Once PPr neurons were identified and templated, their responses to
sensory stimulation were assessed. Quantitative sensory testing
consisted of somatosensory stimuli produced by a calibrated 1-gram
monofilament fiber moved by an electronically-driven, modified shaker
that displaced hair or indented the skin. Visual stimulation consisted
of a bar or spot of light, whose movement direction, velocity, and
amplitude across the visual receptive field was computer-controlled and
projected onto the translucent hemisphere. These somatosensory and
visual stimuli were presented separately and in combination, and each
stimulus or combination was repeated 50 times (randomly interleaved with
3-7 second presentation interval). During combined presentations, the
onsets of the stimuli were offset by 40ms (visual preceded tactile) to
accommodate for the difference in response latency among these sensory
modalities. Attention was given to maintaining the consistency of
sensory stimulation between different experiments, such that the
somatosensory stimulus was always positioned on the contralateral side
of the face and moved at the same velocity and amplitude; visual
stimulation always consisted of a moving (150 º/sec) bar (5x20º) of
light that crossed ~45º of contralateral visual space in
the nasal-to-temporal direction.
Neuronal responses to somatosensory, visual, and combined
visual-somatosensory stimuli analyzed using custom software (MatLab;
described in (Allman et al. , 2009; Keniston et al. , 2009).

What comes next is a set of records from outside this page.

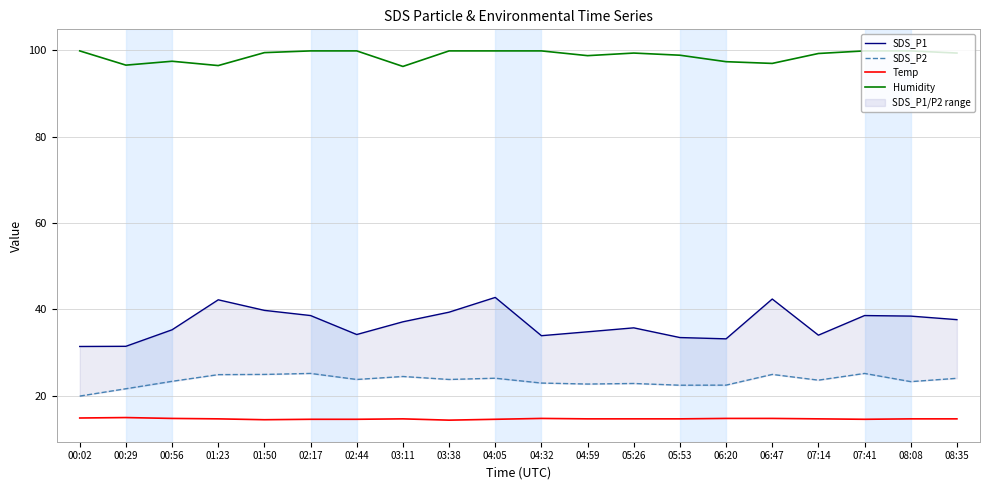

What is the difference between the maximum and minimum values in the SDS_P2 series?

5.2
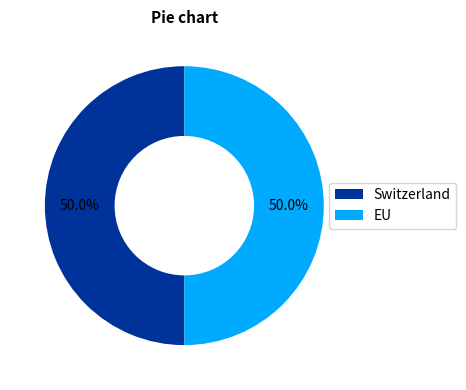

Count the number of slices in the pie.

2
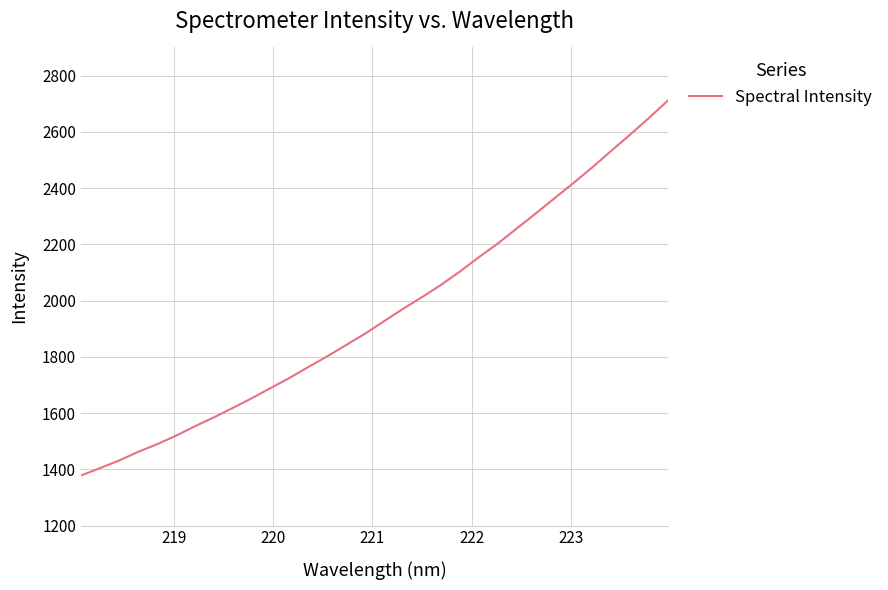

True or false: there are more than 1 points higher than both neighbors.

False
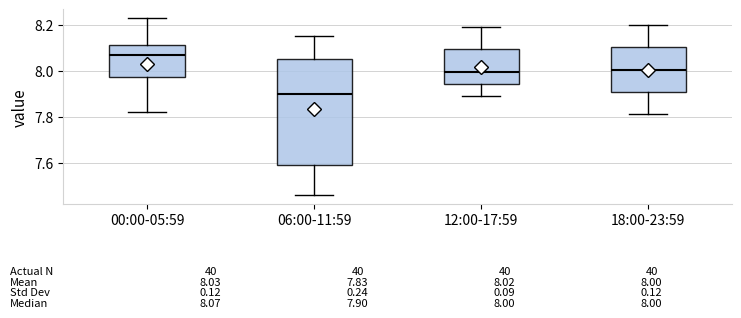

Which box has the highest median line?

00:00-05:59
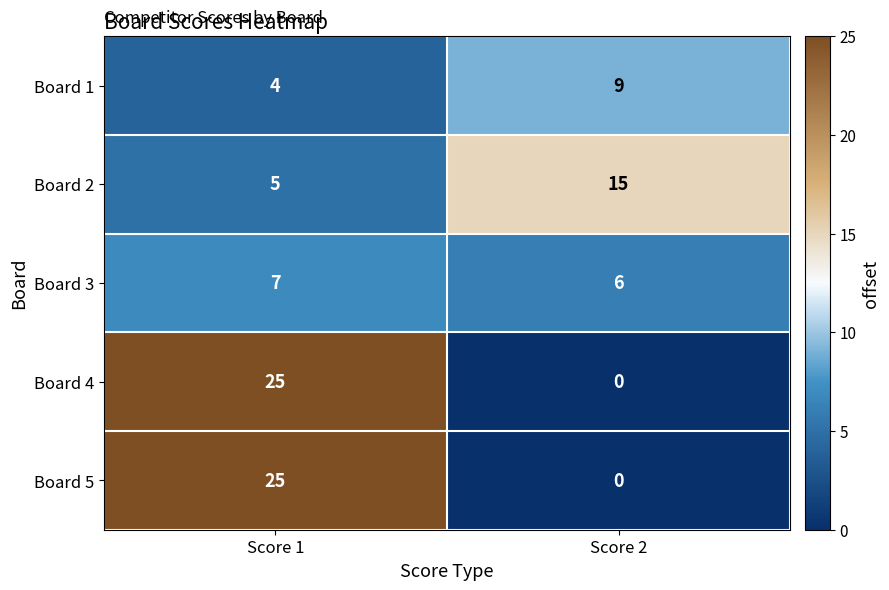

At which category is the sum across all series the highest?

Score 1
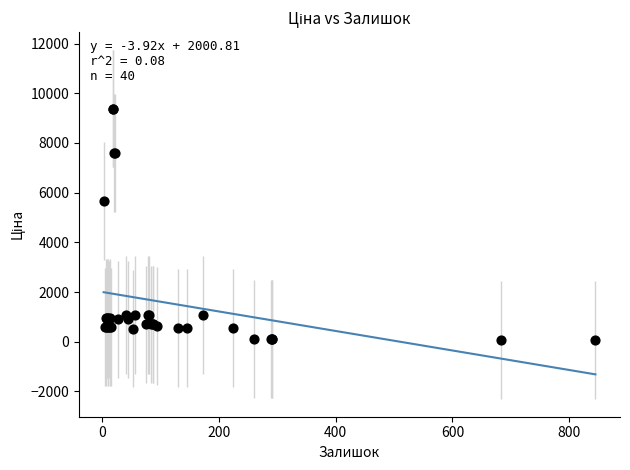

What Y value in the scatter plot is closest to 4720?

5673.8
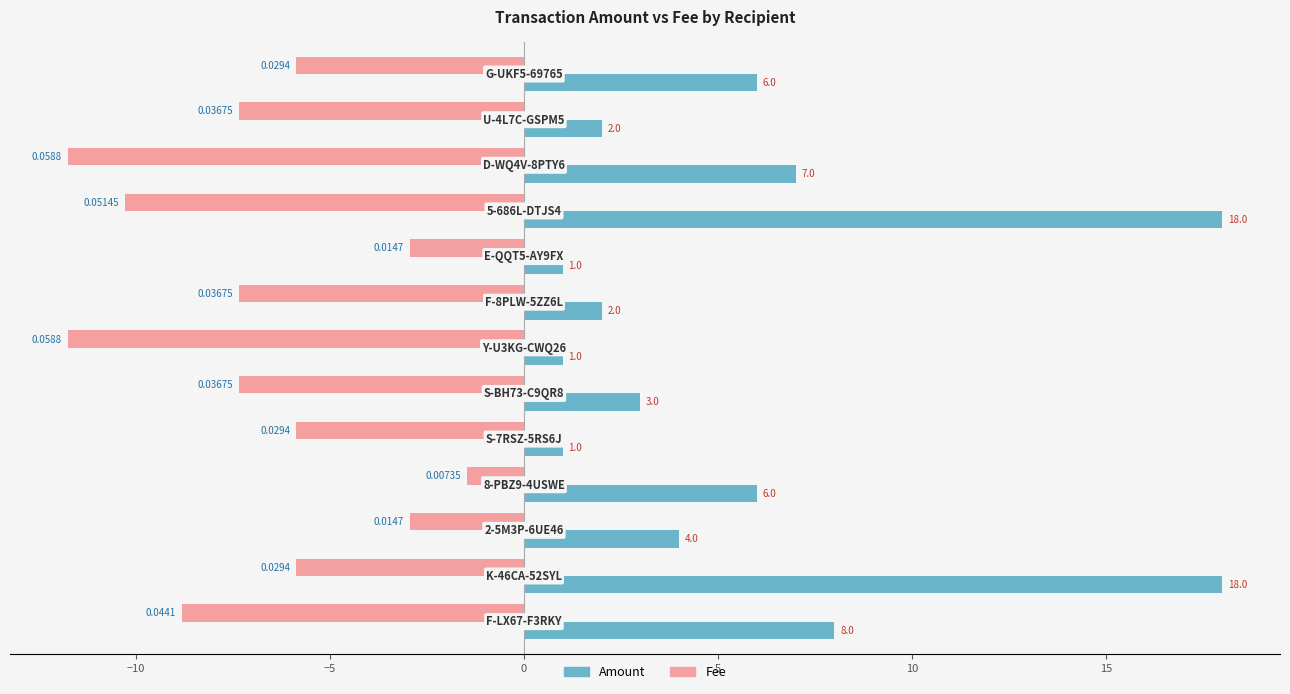

How many data points does each series have?

13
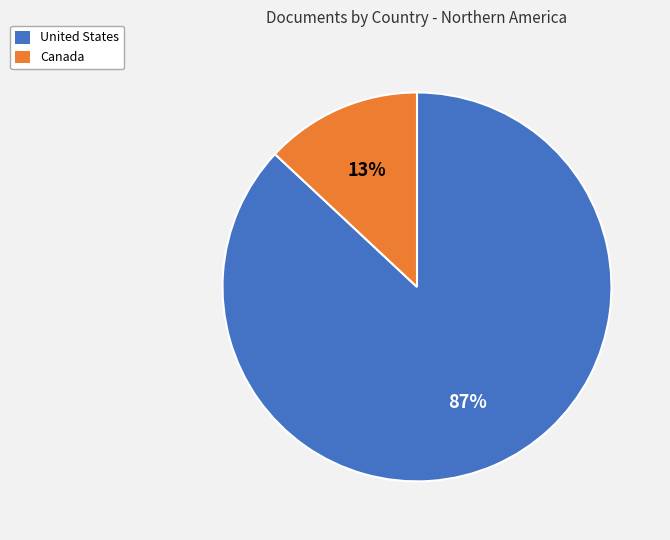

Is there a majority slice in this chart?

Yes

A neuronal response was defined as spiking activity which exceeded 3
standard deviations from spontaneous activity, lasted for a minimum of
15ms, and ended when activity returned to baseline for at least 15ms.
Neurons showing suprathreshold activation to individual stimuli from
more than one sensory modality were defined as bimodal multisensory
neurons. Neurons which showed suprathreshold activation by only one
modality but exhibited responses that were significantly different in
the combined stimulus condition than in the unisensory stimulus
condition (determined by t-test) were classified as subthreshold
multisensory neurons. However, neurons that were driven exclusively by
one modality and did not show change in responses after combined
stimulation were categorized as unimodal.

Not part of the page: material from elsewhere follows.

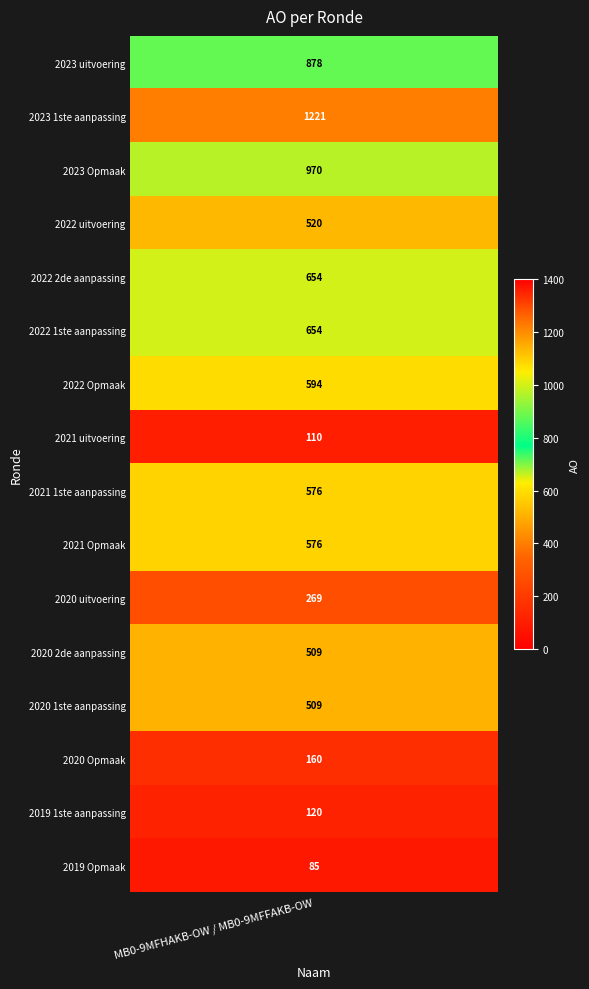

What is the change in value from 2021 uitvoering to 2021 Opmaak?

+466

Multisensory (bimodal and subthreshold) neurons were further analyzed to
determine if they demonstrated integrated responses to multisensory
stimulation. Specifically, responses showing a significantly different
(assessed by t-test) activation (mean spikes/trial) to multisensory
stimuli versus that elicited by the most effective single modality
stimulus were defined as exhibiting multisensory integration (Meredith
& Stein, 1983). Significant response increases were termed multisensory
response enhancement, while those showing a significantly reduced
activation were regarded as demonstrating multisensory response
depression (also called multisensory suppression (Keum et al. ,
2023)). The magnitude of multisensory integration was calculated
according to the method of (Meredith & Stein, 1986) using the formula:
(CM-SMmax)/ SMmax x 100 = %
Integration. In this equation, SMmax was the neuron’s
response to the most effective unisensory stimulus (mean spikes/trial)

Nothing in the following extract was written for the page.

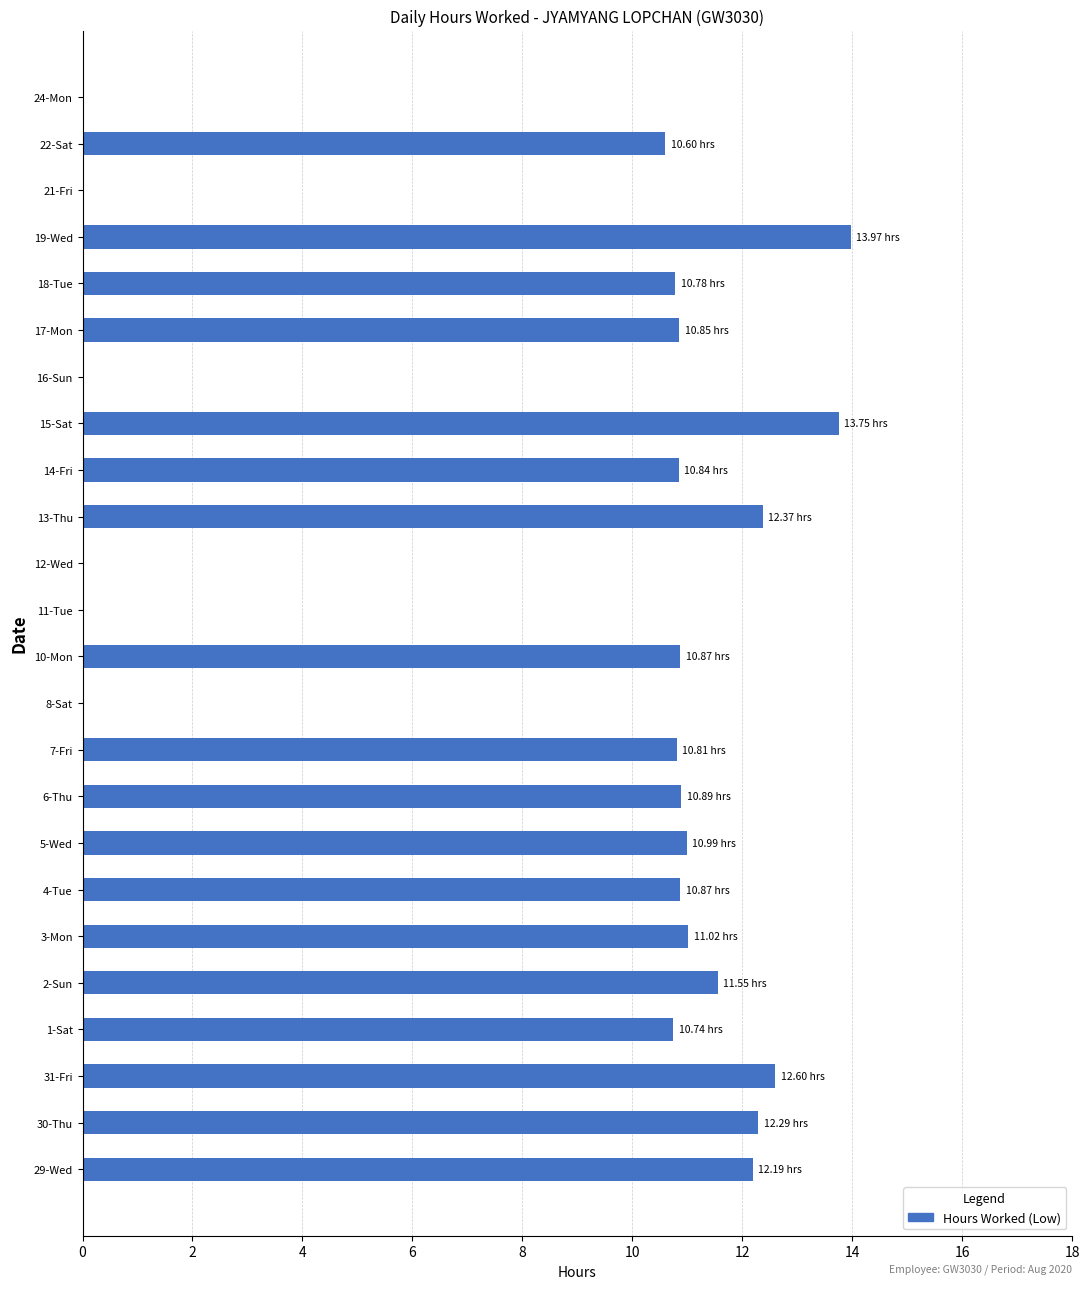

What is the average value?

8.7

and CM was the response to the multisensory stimulus. Ultimately, the
neuronal response type (unisensory, bimodal, subthreshold) as well as
the direction (enhancement, depression) and magnitude (% response
change) of multisensory responses were tabulated in relation to the age
of the experimental animal.
Once the recording session was completed, the animal was overdosed
(Euthasol), perfused intracardially with saline and fixed (4%
paraformaldehyde). The brain was blocked stereotaxically and the cortex
containing the recording site(s) was processed for histological
verification of the recording sites. Recording tracks confirmed within
the grey matter of the PPr were included in this study.